**Given information**
Content starts
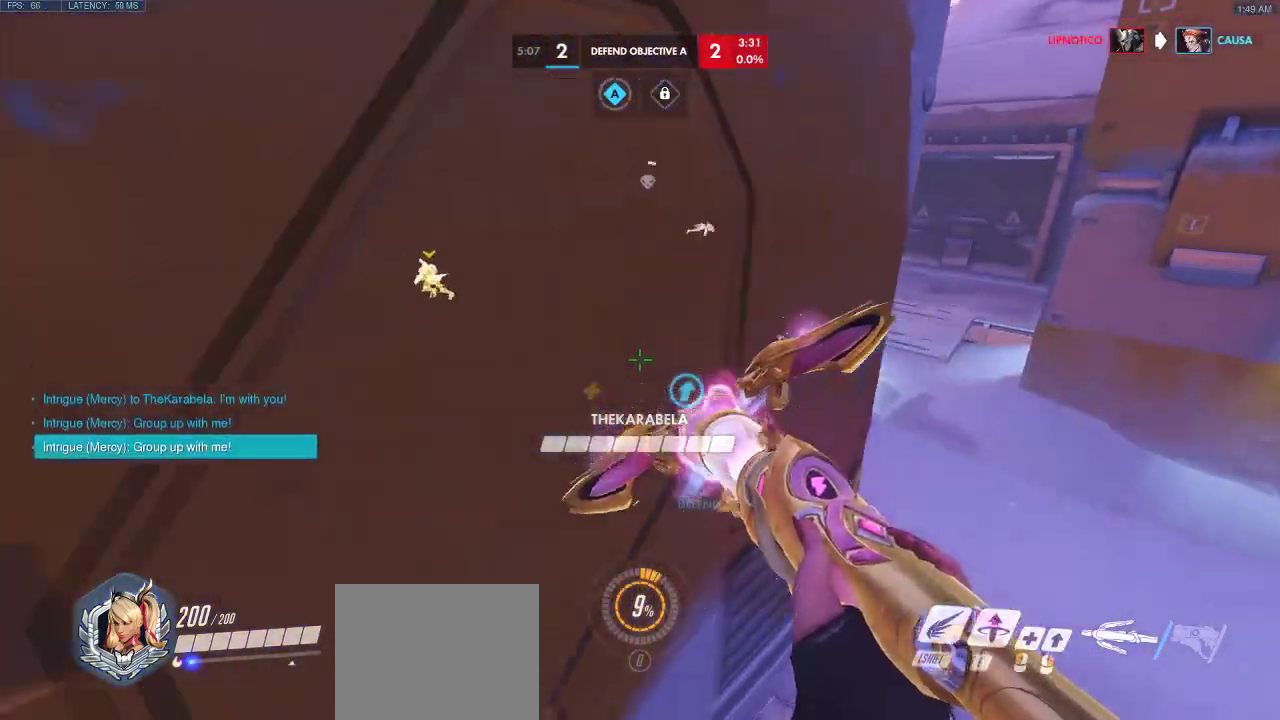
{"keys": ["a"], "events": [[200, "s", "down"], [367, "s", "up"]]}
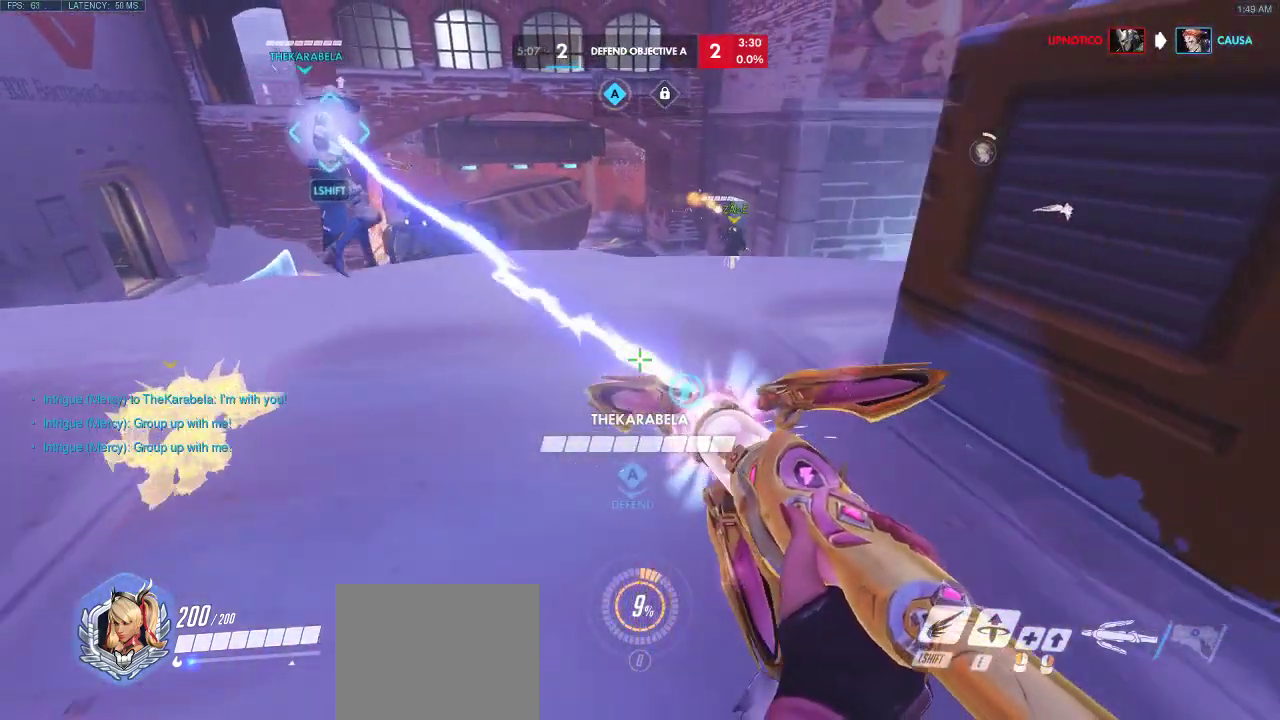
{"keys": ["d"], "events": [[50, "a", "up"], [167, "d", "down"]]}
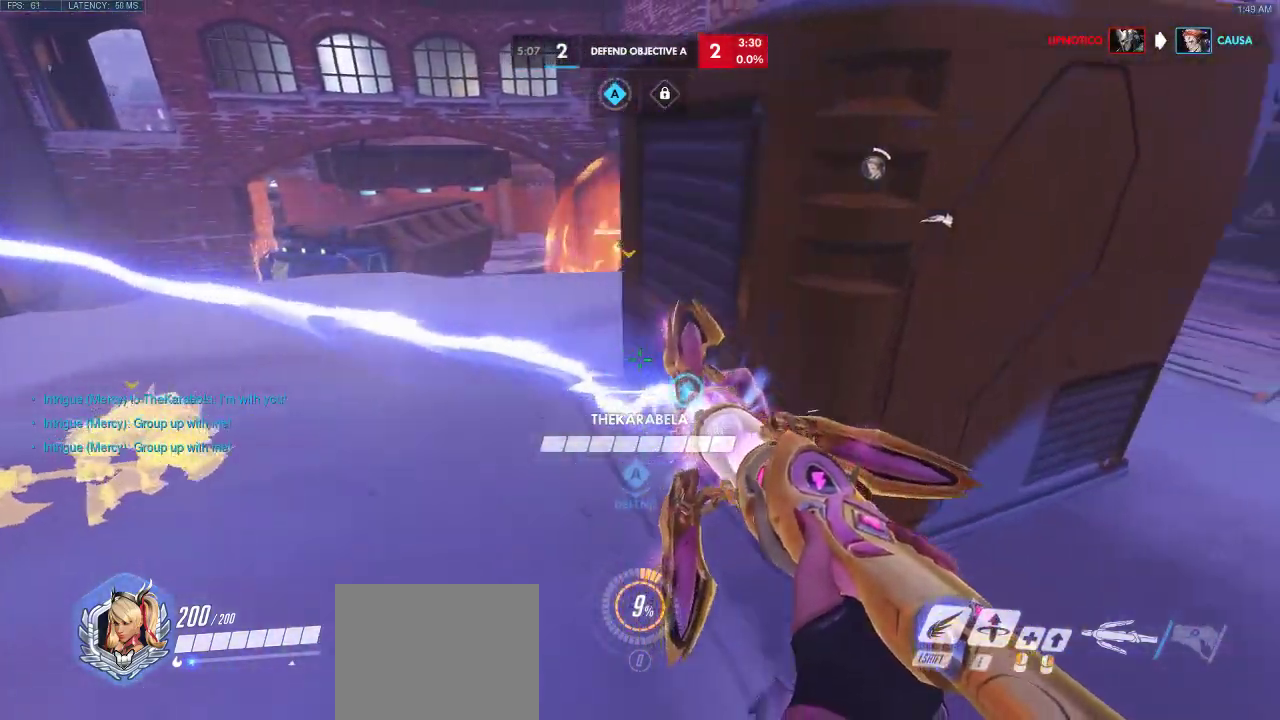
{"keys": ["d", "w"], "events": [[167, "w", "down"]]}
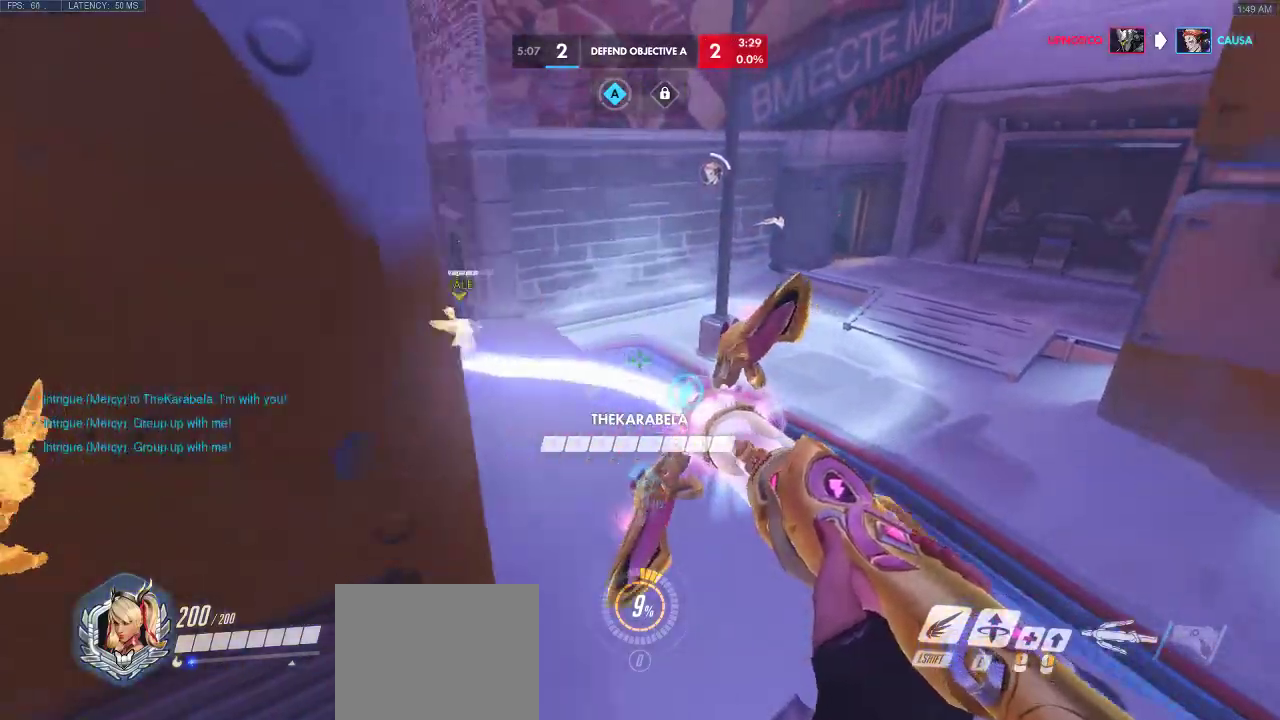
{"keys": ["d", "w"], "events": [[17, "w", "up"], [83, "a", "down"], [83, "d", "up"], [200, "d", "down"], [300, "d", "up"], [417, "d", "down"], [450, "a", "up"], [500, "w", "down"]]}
Content ends
**Exercise prompt**
Would you retype all the lines shown above, exactly as written and without any picture?

**Exercise result**
{"keys": ["a"], "events": [[200, "s", "down"], [367, "s", "up"]]}
{"keys": ["d"], "events": [[50, "a", "up"], [167, "d", "down"]]}
{"keys": ["d", "w"], "events": [[167, "w", "down"]]}
{"keys": ["d", "w"], "events": [[17, "w", "up"], [83, "a", "down"], [83, "d", "up"], [200, "d", "down"], [300, "d", "up"], [417, "d", "down"], [450, "a", "up"], [500, "w", "down"]]}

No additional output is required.